Alguns estudos mostram também que cogumelos em geral, principalmente aqueles da variedade Agaricus blazei auxiliariam no controle da pressão arterial, do colesterol e da arteriosclerose pela sua riqueza em fibras e gorduras não saturadas. A espécie blazei também seria rica em vitaminas B1 e B2, além de apresentar grandes quantidades de ergosterol que pode ser convertido em vitamina D2 quando seco ao sol ou desidratado.
Cogumelos: últimas considerações
A busca por substâncias ou métodos que aumentem ou potencializem o sistema imunológico, de forma a induzir uma resistência sem causar efeitos colaterais deletérios ao organismo, tem sido uma das mais importantes buscas da ciência na cura contra o câncer e outras doenças debilitantes.
Diante dos possíveis efeitos benéficos proporcionados pelos cogumelos, especialmente as espécies Lentinus edodes (shiitake) e Agaricus blazei, fica evidenciado a importância de mais pesquisas experimentais e clínicas com esses alimentos, com o objetivo de elucidar de forma mais precisa o papel desses cogumelos como agentes preventivos e curativos.
A história do cogumelo
O cogumelo tem uma longa história. Alguns estudiosos registram vestígios desse fungo num período que vai de 3.000 a 7.000 anos atrás. Na América anterior à descoberta, “cogumelos mágicos” eram empregados em cerimônias religiosas, por suas propriedades alucinógenas.
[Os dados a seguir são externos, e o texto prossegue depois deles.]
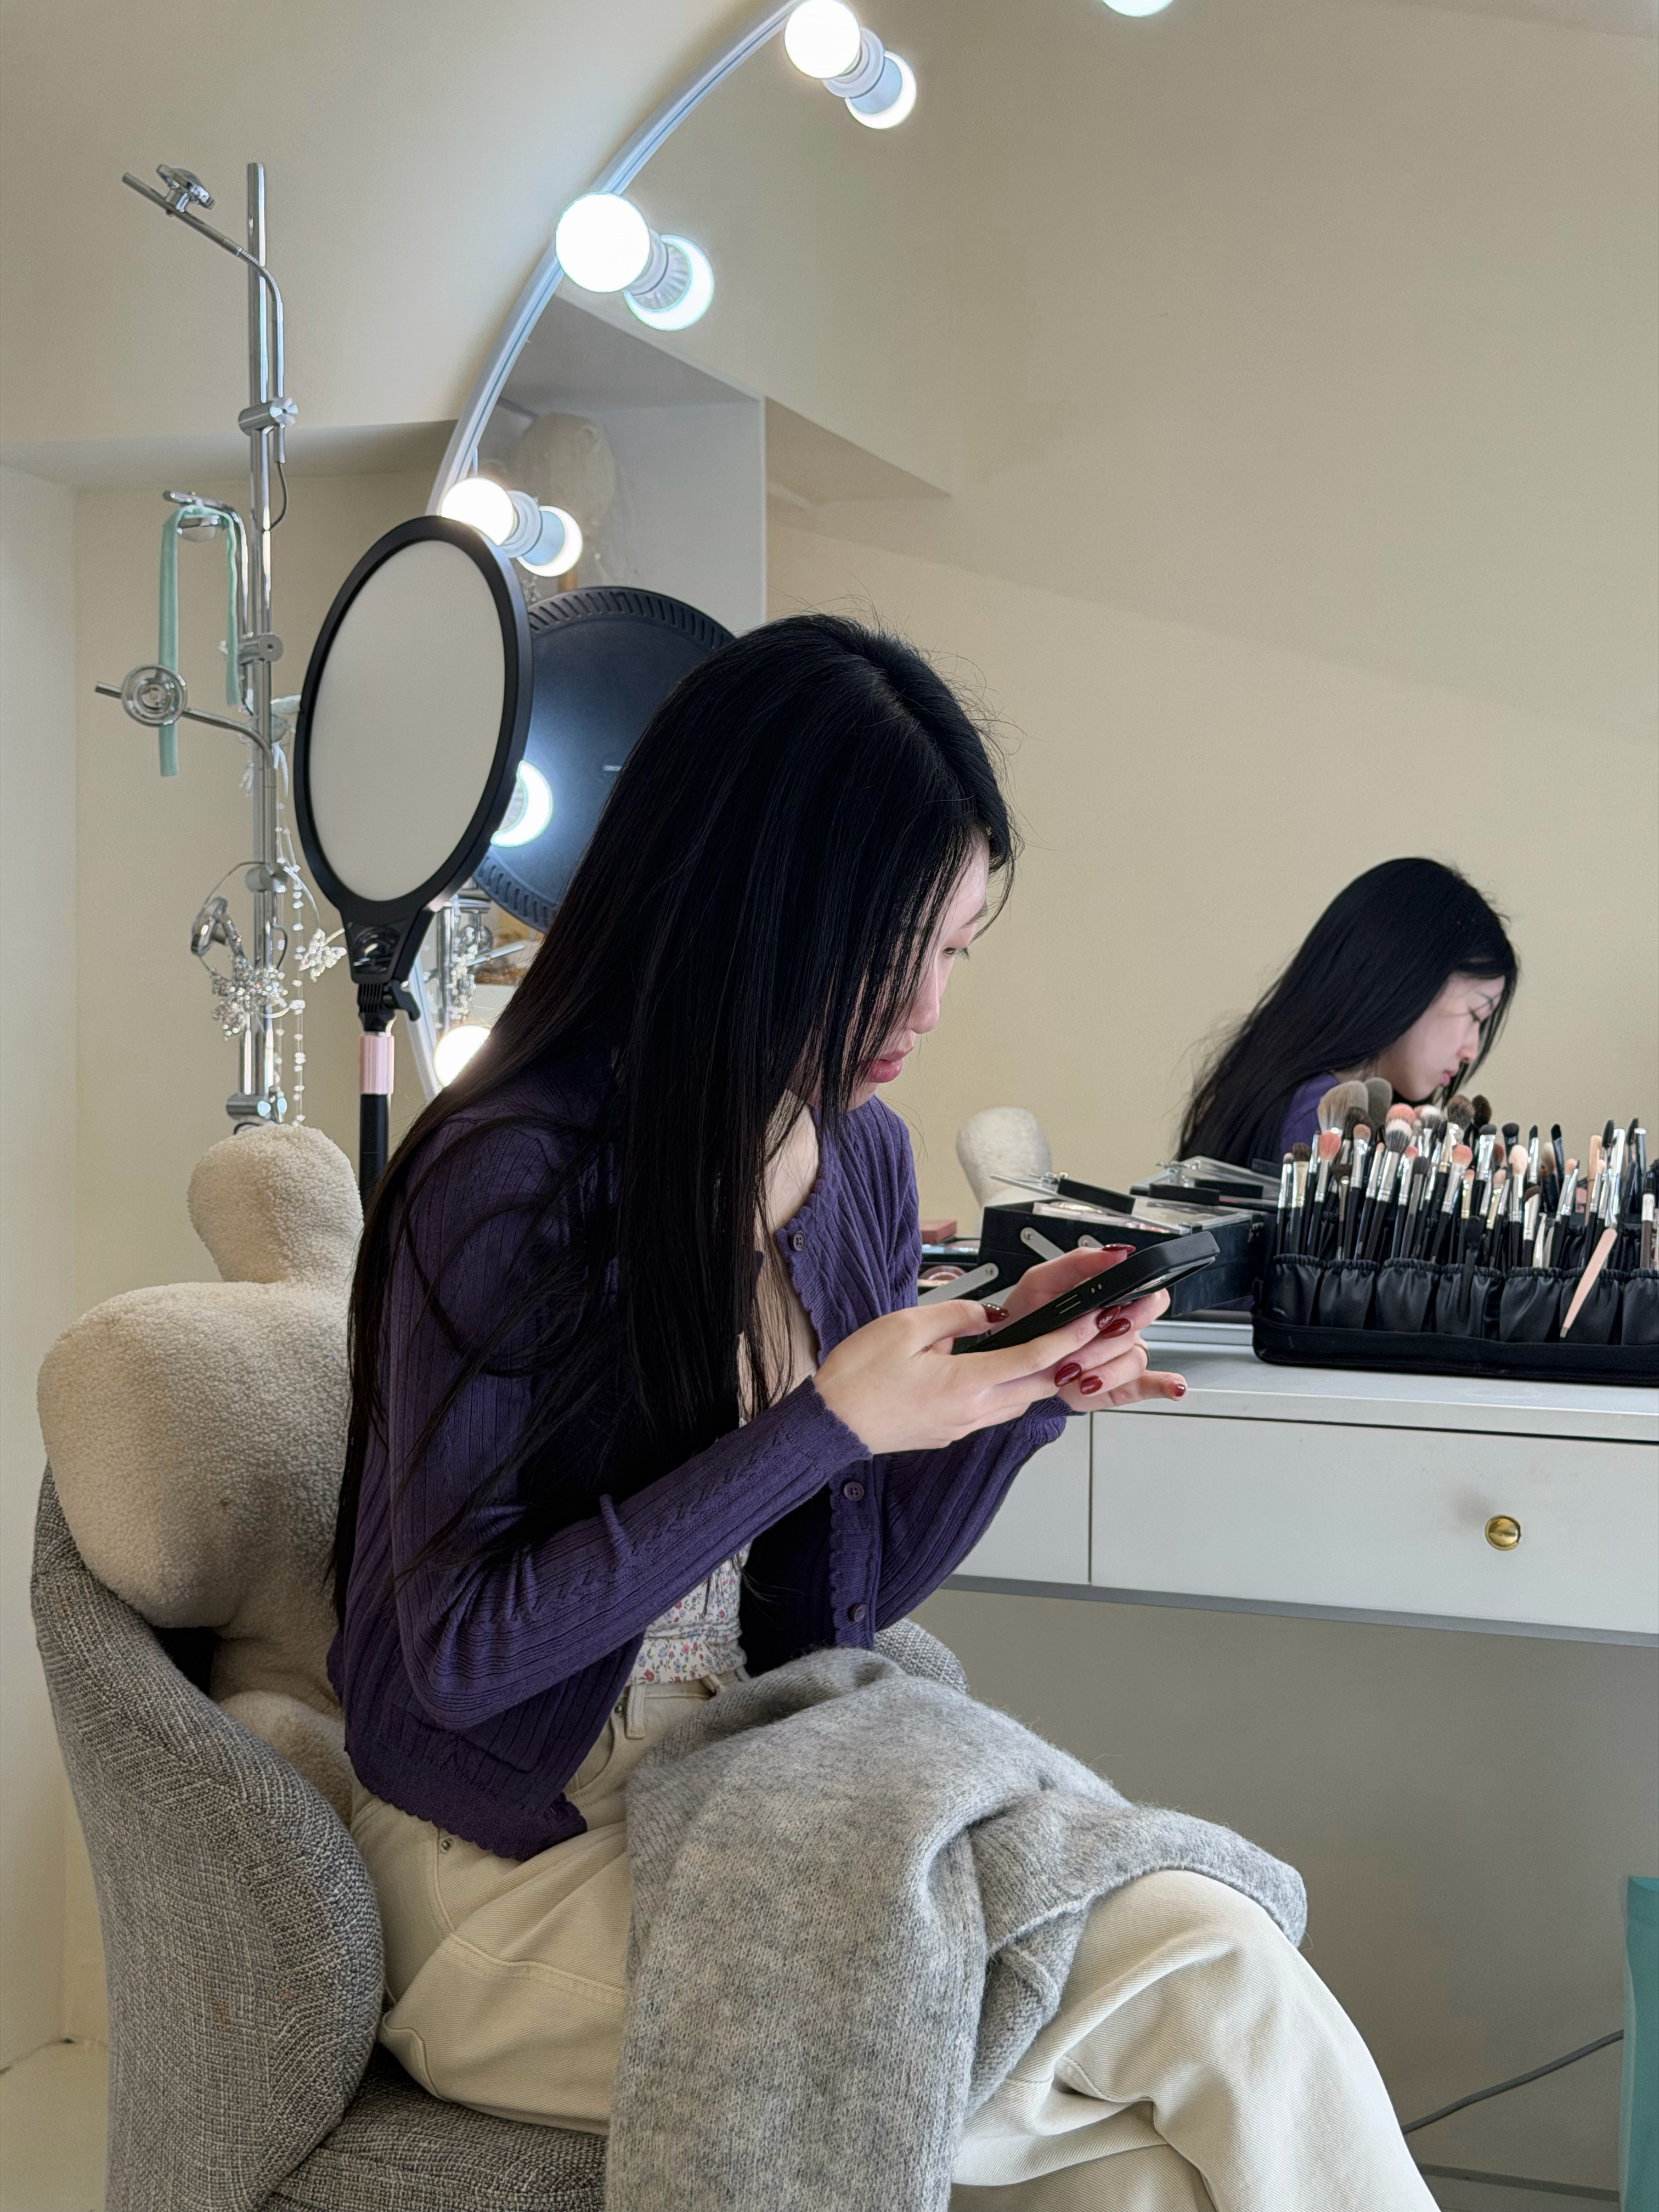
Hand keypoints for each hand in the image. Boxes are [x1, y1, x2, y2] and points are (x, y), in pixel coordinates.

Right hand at [814, 1295, 1121, 1456]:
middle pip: (1038, 1386)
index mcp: (965, 1383)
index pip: (1034, 1358)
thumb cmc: (857, 1377)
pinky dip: (1014, 1390)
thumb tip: (988, 1314)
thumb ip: (955, 1315)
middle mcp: (971, 1410)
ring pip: (1020, 1401)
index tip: (1092, 1321)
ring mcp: (962, 1426)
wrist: (832, 1424)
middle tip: (1091, 1338)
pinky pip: (996, 1410)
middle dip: (1071, 1361)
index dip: (1069, 1338)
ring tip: (1058, 1352)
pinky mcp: (950, 1432)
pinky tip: (1009, 1373)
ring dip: (1043, 1378)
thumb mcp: (905, 1327)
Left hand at [979, 1247, 1185, 1413]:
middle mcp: (1120, 1325)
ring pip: (1133, 1357)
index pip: (1146, 1289)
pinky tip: (1172, 1386)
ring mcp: (1119, 1356)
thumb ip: (1079, 1262)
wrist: (1009, 1360)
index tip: (1113, 1307)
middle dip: (1115, 1331)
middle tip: (1091, 1335)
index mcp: (1109, 1297)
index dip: (1138, 1297)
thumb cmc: (1026, 1317)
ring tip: (1071, 1368)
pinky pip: (1146, 1384)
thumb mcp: (1041, 1281)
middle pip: (1143, 1322)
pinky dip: (1162, 1385)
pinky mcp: (1116, 1384)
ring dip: (1102, 1364)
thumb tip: (1117, 1253)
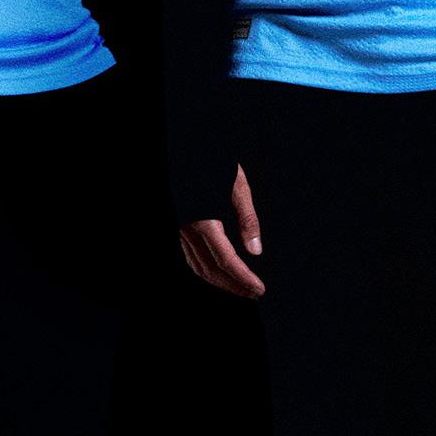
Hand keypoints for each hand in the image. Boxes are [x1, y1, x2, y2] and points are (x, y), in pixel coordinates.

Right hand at [178, 165, 265, 297]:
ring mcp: (177, 228)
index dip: (243, 278)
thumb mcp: (237, 185)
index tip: (259, 289)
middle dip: (233, 285)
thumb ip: (247, 219)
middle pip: (209, 269)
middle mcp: (185, 228)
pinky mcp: (176, 224)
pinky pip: (189, 254)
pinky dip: (205, 267)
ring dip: (219, 281)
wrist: (184, 142)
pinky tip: (219, 269)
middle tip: (253, 293)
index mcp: (202, 220)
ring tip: (240, 286)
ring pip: (196, 265)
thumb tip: (256, 251)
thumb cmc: (212, 159)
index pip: (225, 260)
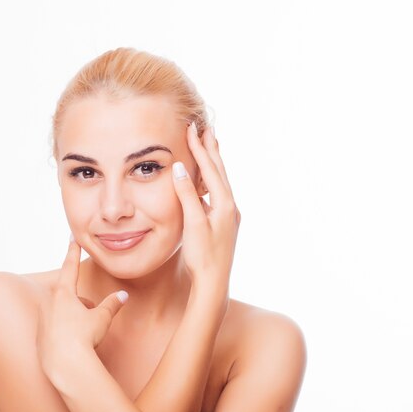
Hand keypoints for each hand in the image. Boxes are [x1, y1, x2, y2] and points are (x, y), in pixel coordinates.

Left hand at [36, 238, 127, 371]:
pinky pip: (54, 329)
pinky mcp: (39, 338)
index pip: (70, 266)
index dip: (73, 251)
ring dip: (73, 317)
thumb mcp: (101, 318)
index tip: (72, 238)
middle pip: (68, 295)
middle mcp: (48, 303)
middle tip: (92, 313)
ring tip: (85, 332)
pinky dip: (65, 333)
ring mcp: (42, 321)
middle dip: (81, 302)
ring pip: (61, 312)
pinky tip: (74, 345)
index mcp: (63, 293)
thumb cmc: (83, 338)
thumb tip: (123, 296)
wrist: (65, 366)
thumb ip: (112, 304)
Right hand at [171, 122, 240, 298]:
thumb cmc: (203, 256)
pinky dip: (211, 179)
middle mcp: (231, 206)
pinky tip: (206, 181)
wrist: (215, 283)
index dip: (200, 148)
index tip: (192, 129)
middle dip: (211, 149)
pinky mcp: (224, 223)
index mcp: (225, 204)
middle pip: (220, 171)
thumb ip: (187, 194)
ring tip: (209, 146)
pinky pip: (218, 193)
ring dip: (213, 162)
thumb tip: (181, 168)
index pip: (211, 169)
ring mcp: (229, 215)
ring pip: (220, 181)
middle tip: (205, 128)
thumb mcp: (194, 223)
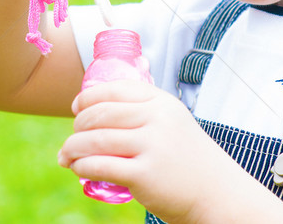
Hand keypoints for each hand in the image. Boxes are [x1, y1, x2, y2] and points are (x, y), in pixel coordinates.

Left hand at [57, 80, 241, 221]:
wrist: (216, 193)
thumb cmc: (188, 158)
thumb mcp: (172, 122)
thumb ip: (143, 110)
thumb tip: (94, 107)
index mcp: (161, 102)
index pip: (114, 90)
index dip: (87, 98)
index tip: (76, 108)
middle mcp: (157, 119)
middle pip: (99, 114)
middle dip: (78, 125)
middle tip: (72, 138)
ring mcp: (151, 146)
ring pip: (95, 140)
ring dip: (72, 148)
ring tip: (66, 155)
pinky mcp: (144, 174)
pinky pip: (99, 166)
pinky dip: (82, 167)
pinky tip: (78, 169)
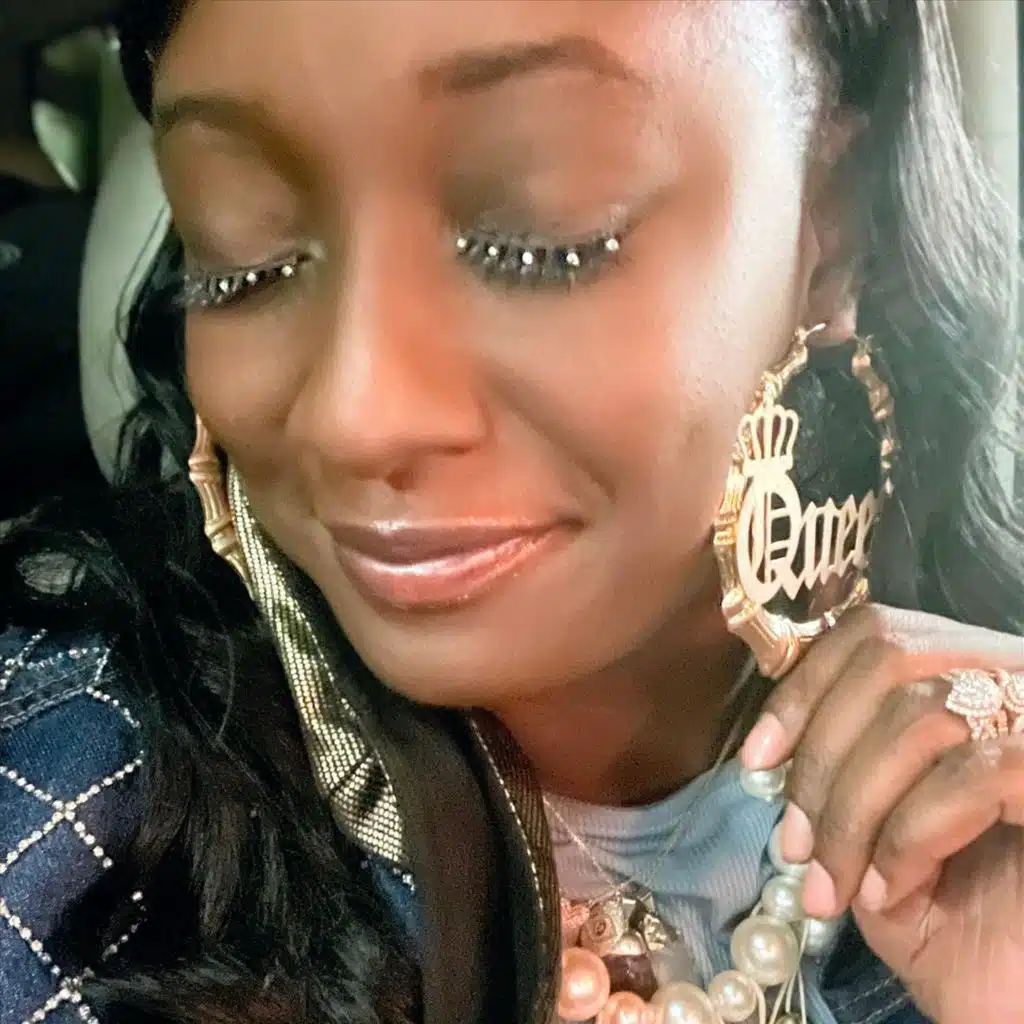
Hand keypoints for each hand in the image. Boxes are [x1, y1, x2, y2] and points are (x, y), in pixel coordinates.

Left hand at [740, 605, 1023, 1023]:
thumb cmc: (954, 920)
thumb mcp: (873, 834)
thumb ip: (837, 768)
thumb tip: (769, 747)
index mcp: (966, 679)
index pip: (874, 632)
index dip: (804, 687)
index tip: (757, 759)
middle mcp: (1013, 680)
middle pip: (889, 659)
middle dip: (820, 757)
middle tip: (792, 843)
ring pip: (921, 714)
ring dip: (853, 808)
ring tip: (833, 882)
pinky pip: (971, 775)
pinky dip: (908, 834)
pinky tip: (890, 890)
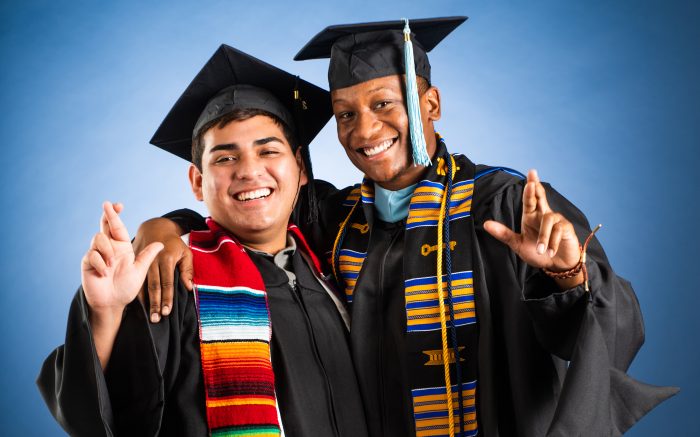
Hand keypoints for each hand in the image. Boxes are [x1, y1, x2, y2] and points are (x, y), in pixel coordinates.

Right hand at [81, 202, 163, 316]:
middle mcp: (108, 247)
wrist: (113, 303)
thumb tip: (161, 243)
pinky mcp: (88, 262)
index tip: (118, 205)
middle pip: (104, 226)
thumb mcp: (140, 270)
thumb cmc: (126, 288)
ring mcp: (97, 254)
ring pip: (98, 238)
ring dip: (106, 250)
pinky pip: (92, 255)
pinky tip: (104, 273)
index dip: (115, 215)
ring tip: (111, 265)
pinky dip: (100, 263)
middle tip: (108, 205)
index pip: (117, 227)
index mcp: (121, 247)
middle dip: (107, 215)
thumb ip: (148, 256)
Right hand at [133, 217, 192, 322]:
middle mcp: (152, 262)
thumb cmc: (174, 243)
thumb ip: (187, 270)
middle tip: (156, 319)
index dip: (167, 298)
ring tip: (147, 316)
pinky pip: (134, 281)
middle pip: (153, 286)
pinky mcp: (133, 263)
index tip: (167, 312)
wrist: (154, 228)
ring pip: (141, 285)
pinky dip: (135, 294)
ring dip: (144, 302)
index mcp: (166, 259)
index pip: (167, 283)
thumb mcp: (185, 252)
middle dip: (155, 304)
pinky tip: (137, 306)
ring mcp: (141, 262)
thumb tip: (189, 287)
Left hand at [484, 170, 582, 287]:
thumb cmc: (538, 252)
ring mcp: (556, 220)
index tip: (530, 173)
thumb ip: (504, 234)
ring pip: (548, 220)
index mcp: (531, 216)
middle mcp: (543, 215)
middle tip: (532, 175)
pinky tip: (550, 251)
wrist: (556, 265)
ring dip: (543, 237)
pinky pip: (558, 230)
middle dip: (537, 186)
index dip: (530, 186)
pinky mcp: (566, 228)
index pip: (529, 199)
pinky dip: (552, 242)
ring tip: (540, 250)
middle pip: (541, 196)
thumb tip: (486, 224)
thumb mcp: (518, 244)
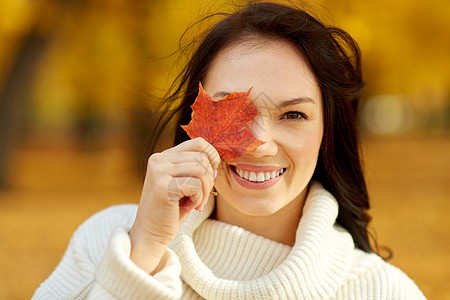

Por sua capacidade de brotar rapidamente da madeira apodrecida ou do esterco dos animais, os antigos viam no cogumelo um sinal religioso. Os egípcios acreditavam que os cogumelos eram oferenda do Deus Osíris. Os romanos pensavam que os cogumelos eram resultados dos raios lançados sobre a terra por Júpiter, durante as tempestades, o que explicaria sua “aparição mágica”.
Entre os chineses, os cogumelos eram procurados nas matas para serem empregados com fins medicinais há 3.000 anos. Até 40 anos atrás, o consumo de cogumelo ainda se limitava à colheita das espécies silvestres. No mercado, custavam caro e só eram encontrados em casas especializadas.
Hoje é bem diferente. O número de plantadores cresceu muito, o preço ficou acessível e os cogumelos podem ser encontrados nas feiras e supermercados. Quem quiser aprender a cultivá-los, basta procurar sites na internet.
O aumento da produção e do consumo veio na esteira das pesquisas. Não por acaso, foram os japoneses que mais pesquisaram os cogumelos, e são eles os maiores consumidores e defensores dos seus benefícios. Estima-se que já existam mais de 30 tipos de cogumelos catalogados como tendo propriedades terapêuticas. As espécies mais consumidas e pesquisadas, e mais conhecidas entre nós são o shiitake, o Agaricus blazei e o reishi.